▶ [Work request] Show each line in the entries below that contains the word "Frankfurt", copying every such line in full.

▶ [Source data]
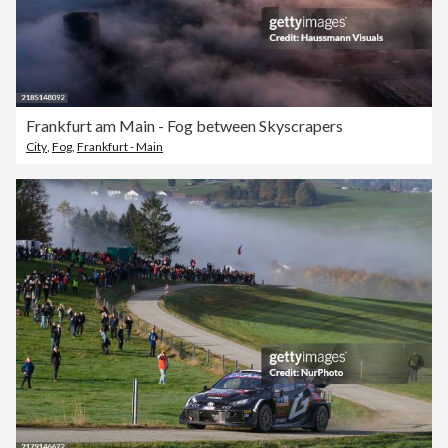
Frankfurt am Main - Fog between Skyscrapers
City
,
Fog
,
Frankfurt - Main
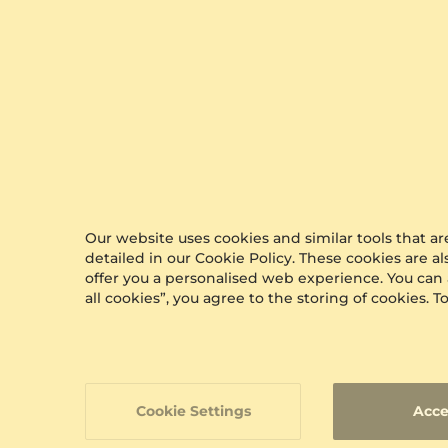
0.07 crt - VS
$386.00
from $276
Our website uses cookies and similar tools that 
detailed in our Cookie Policy. These cookies are a
offer you a personalised web experience. You can
all cookies”, you agree to the storing of cookies.
Cookie Settings
Acce
GLAMIRA
Men'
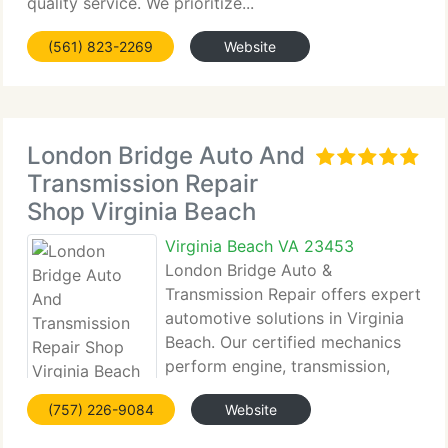
quality service. We prioritize...
(561) 823-2269
Website
London Bridge Auto And
Transmission Repair
Shop Virginia Beach
Virginia Beach VA 23453
London Bridge Auto &
Transmission Repair offers expert
automotive solutions in Virginia
Beach. Our certified mechanics
perform engine, transmission,
brake, AC, and alignment
(757) 226-9084
Website
services with advanced diagnostics....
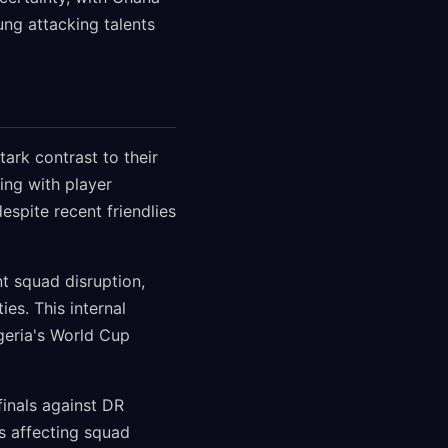
ung attacking talents
ark contrast to their
ing with player
espite recent friendlies
t squad disruption,
es. This internal
geria's World Cup
finals against DR
s affecting squad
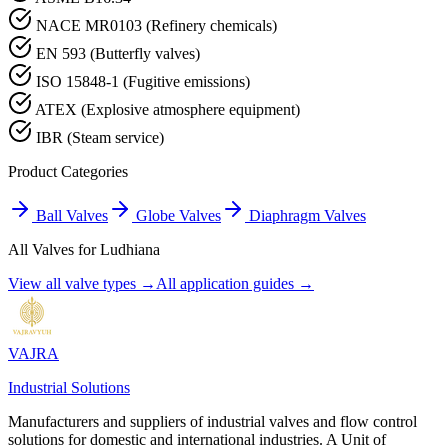
NACE MR0103 (Refinery chemicals)
EN 593 (Butterfly valves)
ISO 15848-1 (Fugitive emissions)
ATEX (Explosive atmosphere equipment)
IBR (Steam service)
Product Categories
Ball Valves
Globe Valves
Diaphragm Valves
All Valves for
Ludhiana
View all valve types →
All application guides →
VAJRA
Industrial Solutions
Manufacturers and suppliers of industrial valves and flow control
solutions for domestic and international industries. A Unit of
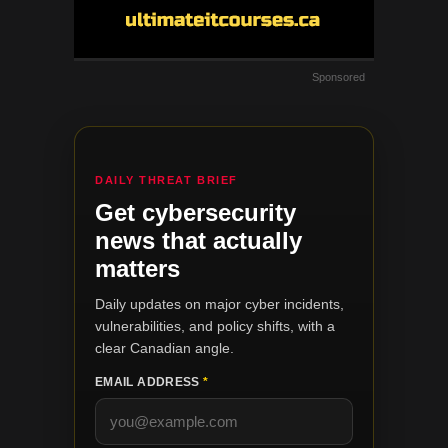
Sponsored
DAILY THREAT BRIEF
Get cybersecurity
news that actually
matters
Daily updates on major cyber incidents,
vulnerabilities, and policy shifts, with a
clear Canadian angle.
EMAIL ADDRESS
*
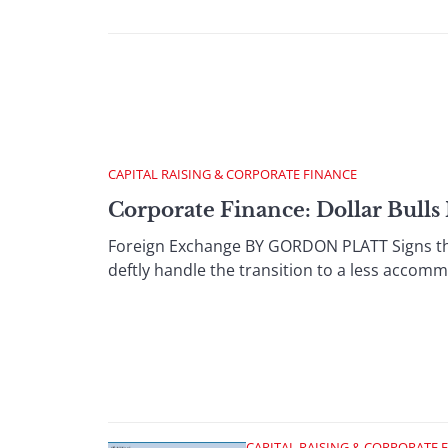
CAPITAL RAISING & CORPORATE FINANCE
Corporate Finance: Dollar Bulls
Foreign Exchange BY GORDON PLATT Signs tha
deftly handle the transition to a less accomm
CAPITAL RAISING & CORPORATE 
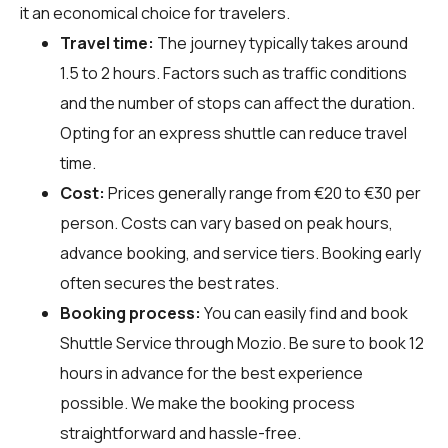
it an economical choice for travelers.
Travel time:
The journey typically takes around
1.5 to 2 hours. Factors such as traffic conditions
and the number of stops can affect the duration.
Opting for an express shuttle can reduce travel
time.
Cost:
Prices generally range from €20 to €30 per
person. Costs can vary based on peak hours,
advance booking, and service tiers. Booking early
often secures the best rates.
Booking process:
You can easily find and book
Shuttle Service through
Mozio
. Be sure to book 12
hours in advance for the best experience
possible. We make the booking process
straightforward and hassle-free.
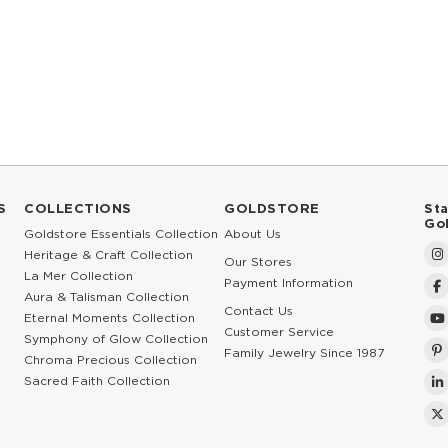
S
COLLECTIONS
GOLDSTORE
St
Go
Goldstore Essentials Collection
About Us
Heritage & Craft Collection
Our Stores
La Mer Collection
Payment Information
Aura & Talisman Collection
Contact Us
Eternal Moments Collection
Customer Service
Symphony of Glow Collection
Family Jewelry Since 1987
Chroma Precious Collection
Sacred Faith Collection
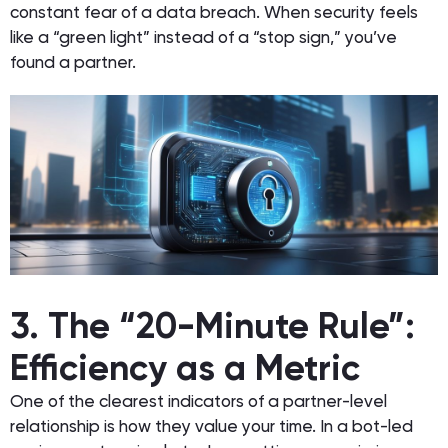
constant fear of a data breach. When security feels
like a “green light” instead of a “stop sign,” you’ve
found a partner.
3. The “20-Minute Rule”:
Efficiency as a Metric
One of the clearest indicators of a partner-level
relationship is how they value your time. In a bot-led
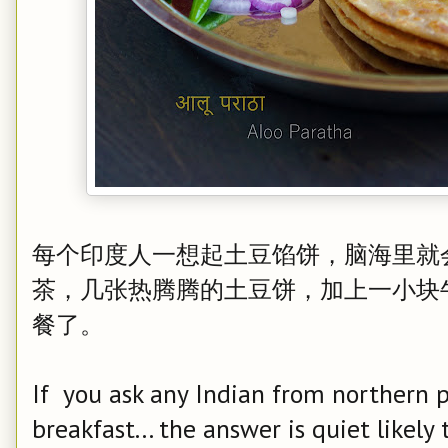
每个印度人一想起土豆馅饼，脑海里就
茶，几张热腾腾的土豆饼，加上一小块
餐了。
If you ask any Indian from northern p
breakfast... the answer is quiet likely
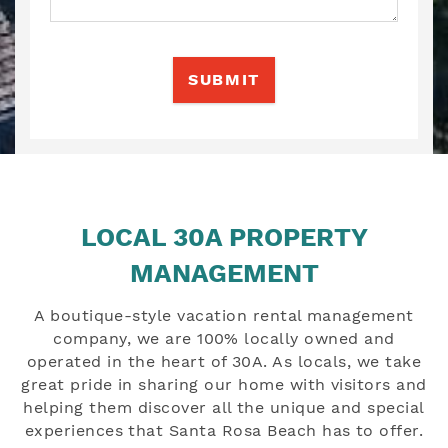
SUBMIT
LOCAL 30A PROPERTY
MANAGEMENT
A boutique-style vacation rental management
company, we are 100% locally owned and
operated in the heart of 30A. As locals, we take
great pride in sharing our home with visitors and
helping them discover all the unique and special
experiences that Santa Rosa Beach has to offer.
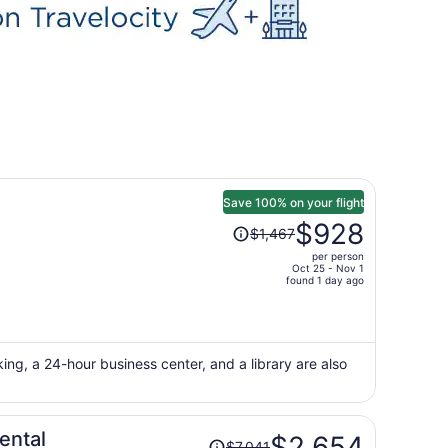
Save 100% on your flight
Price
$928
$1,467
was
per person
$1,467,
Oct 25 - Nov 1
price
found 1 day ago
is
now
$928
per
king, a 24-hour business center, and a library are also
person
Price
ental
$2,654
$7,041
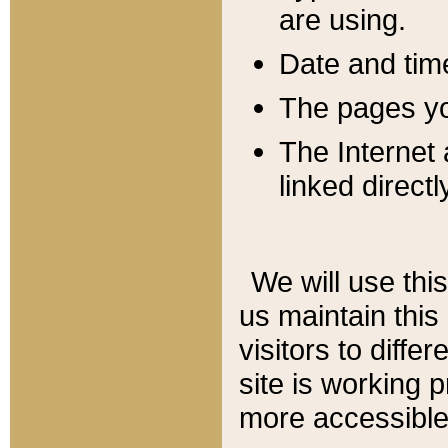
are using.
Date and tim
The pages you
The Internet 
linked directl
We will use thi
us maintain this
visitors to diffe
site is working 
more accessible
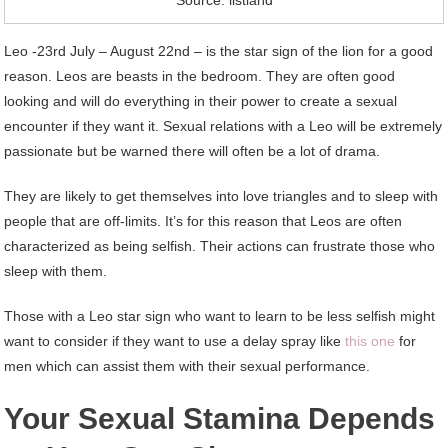
Source: listland
Leo -23rd July – August 22nd – is the star sign of the lion for a good
reason. Leos are beasts in the bedroom. They are often good
looking and will do everything in their power to create a sexual
encounter if they want it. Sexual relations with a Leo will be extremely
passionate but be warned there will often be a lot of drama.
They are likely to get themselves into love triangles and to sleep with
people that are off-limits. It’s for this reason that Leos are often
characterized as being selfish. Their actions can frustrate those who
sleep with them.
Those with a Leo star sign who want to learn to be less selfish might
want to consider if they want to use a delay spray like
this one
for
men which can assist them with their sexual performance.
Your Sexual Stamina Depends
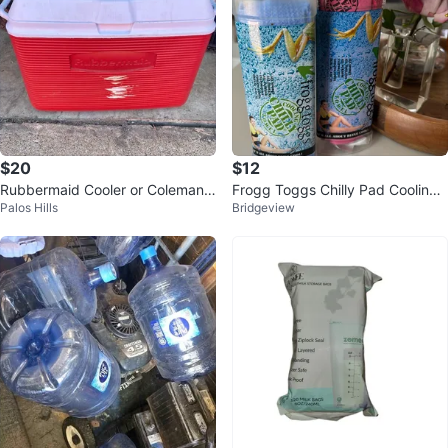
$20
$12
Rubbermaid Cooler or Coleman
Frogg Toggs Chilly Pad Cooling
Palos Hills
Bridgeview
Coolers $20 each
Towel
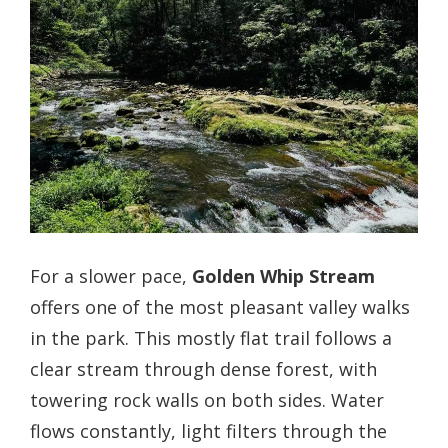
For a slower pace,
Golden Whip Stream
offers one of the most pleasant valley walks
in the park. This mostly flat trail follows a
clear stream through dense forest, with
towering rock walls on both sides. Water
flows constantly, light filters through the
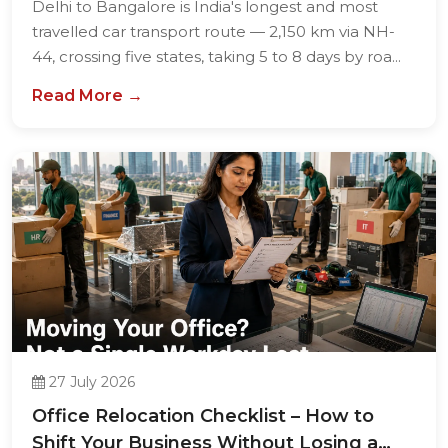
Delhi to Bangalore is India's longest and most
travelled car transport route — 2,150 km via NH-
44, crossing five states, taking 5 to 8 days by roa...
Read More →
27 July 2026
Office Relocation Checklist – How to
Shift Your Business Without Losing a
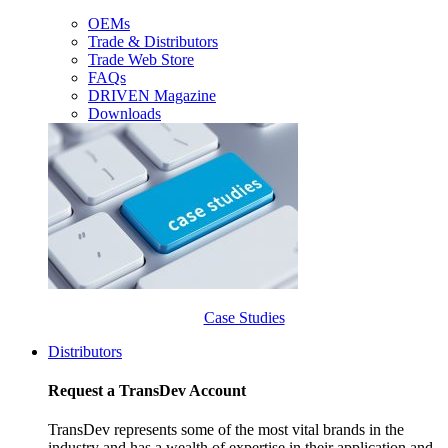
OEMs
Trade & Distributors
Trade Web Store
FAQs
DRIVEN Magazine
Downloads
Case Studies
Distributors
Request a TransDev Account
TransDev represents some of the most vital brands in the
industry and has a wealth of expertise in their application and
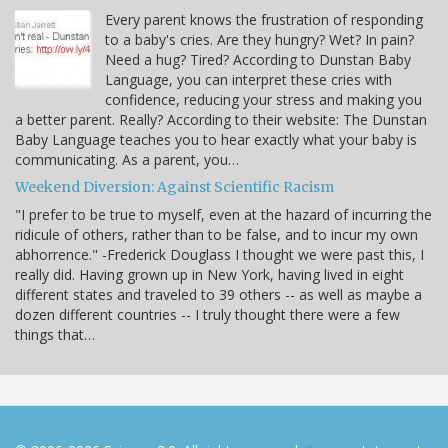
Every parent knows the frustration of responding
to a baby's cries. Are they hungry? Wet? In pain?
Need a hug? Tired? According to Dunstan Baby
Language, you can interpret these cries with
confidence, reducing your stress and making you
a better parent. Really? According to their website: The Dunstan
Baby Language teaches you to hear exactly what your baby is
communicating. As a parent, you…
Weekend Diversion: Against Scientific Racism
"I prefer to be true to myself, even at the hazard of incurring the
ridicule of others, rather than to be false, and to incur my own
abhorrence." -Frederick Douglass I thought we were past this, I
really did. Having grown up in New York, having lived in eight
different states and traveled to 39 others -- as well as maybe a
dozen different countries -- I truly thought there were a few
things that…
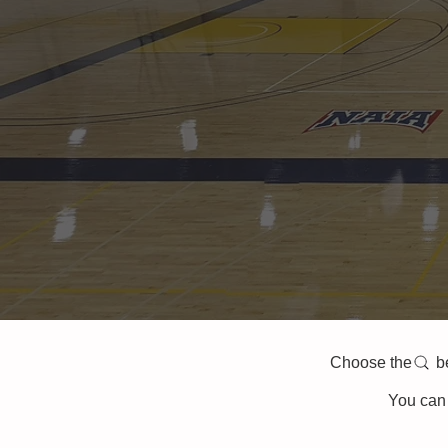
Choose the belo
You can 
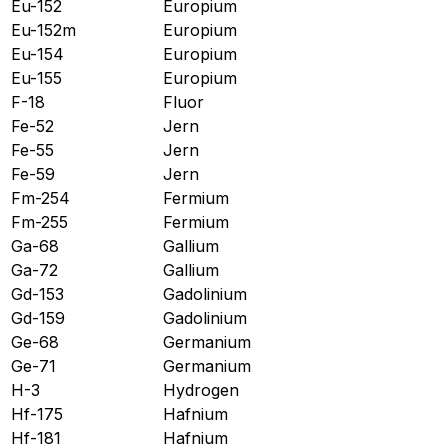
Eu-152
Europium
Eu-152m
Europium
Eu-154
Europium
Eu-155
Europium
F-18
Fluor
Fe-52
Jern
Fe-55
Jern
Fe-59
Jern
Fm-254
Fermium
Fm-255
Fermium
Ga-68
Gallium
Ga-72
Gallium
Gd-153
Gadolinium
Gd-159
Gadolinium
Ge-68
Germanium
Ge-71
Germanium
H-3
Hydrogen
Hf-175
Hafnium
Hf-181
Hafnium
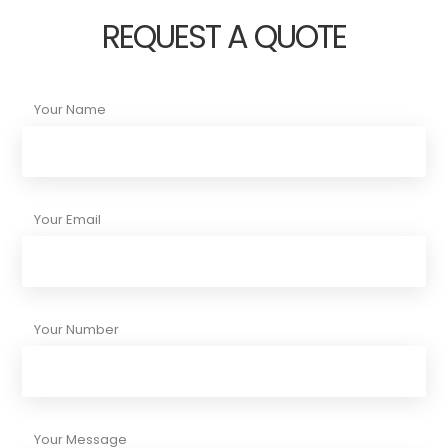
REQUEST A QUOTE
Your Name
Your Email
Your Number
Your Message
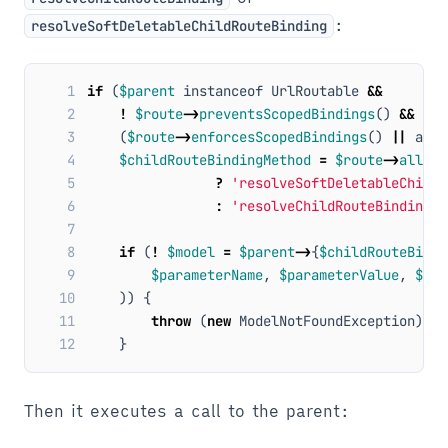
:
resolveSoftDeletableChildRouteBinding
 1
if
(
$parent
instanceof
UrlRoutable
&&
 2
!
$route
->
preventsScopedBindings
()
&&
 3
(
$route
->
enforcesScopedBindings
()
||
arra
 4
$childRouteBindingMethod
=
$route
->
allows
 5
?
'resolveSoftDeletableChildR
 6
:
'resolveChildRouteBinding'
;
 7
 8
if
(
!
$model
=
$parent
->
{
$childRouteBindi
 9
$parameterName
,
$parameterValue
,
$rou
10
))
{
11
throw
(
new
ModelNotFoundException
)
->
s
12
}
Then it executes a call to the parent:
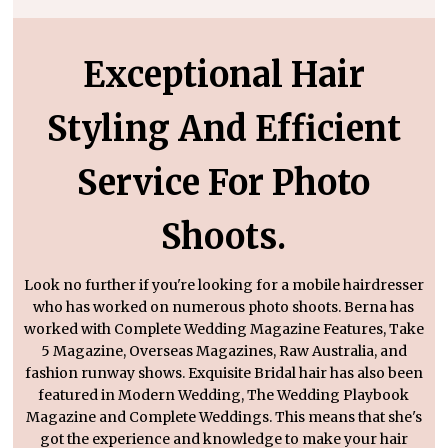
Exceptional Hair
Styling And Efficient
Service For Photo
Shoots.
Look no further if you're looking for a mobile hairdresser
who has worked on numerous photo shoots. Berna has
worked with Complete Wedding Magazine Features, Take
5 Magazine, Overseas Magazines, Raw Australia, and
fashion runway shows. Exquisite Bridal hair has also been
featured in Modern Wedding, The Wedding Playbook
Magazine and Complete Weddings. This means that she's
got the experience and knowledge to make your hair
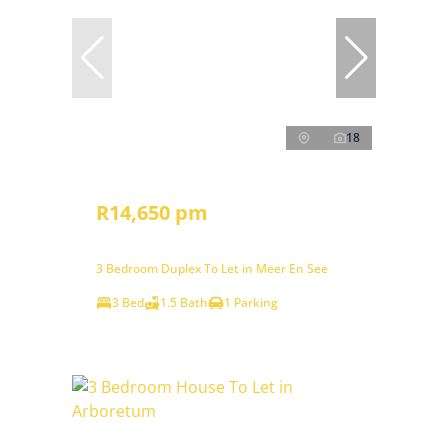
18
R14,650 pm
3 Bedroom Duplex To Let in Meer En See
3 Bed
1.5 Bath
1 Parking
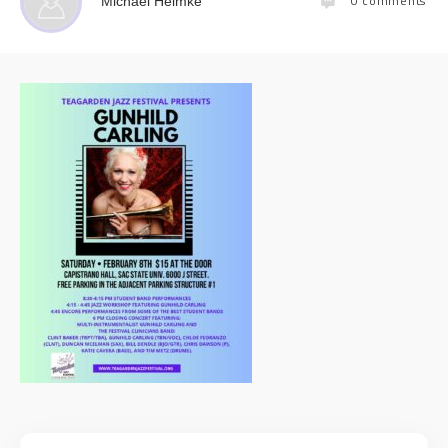
0
comments
Michael Helmke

▶ [Worked solution]
Frankfurt am Main - Fog between Skyscrapers
Frankfurt - Main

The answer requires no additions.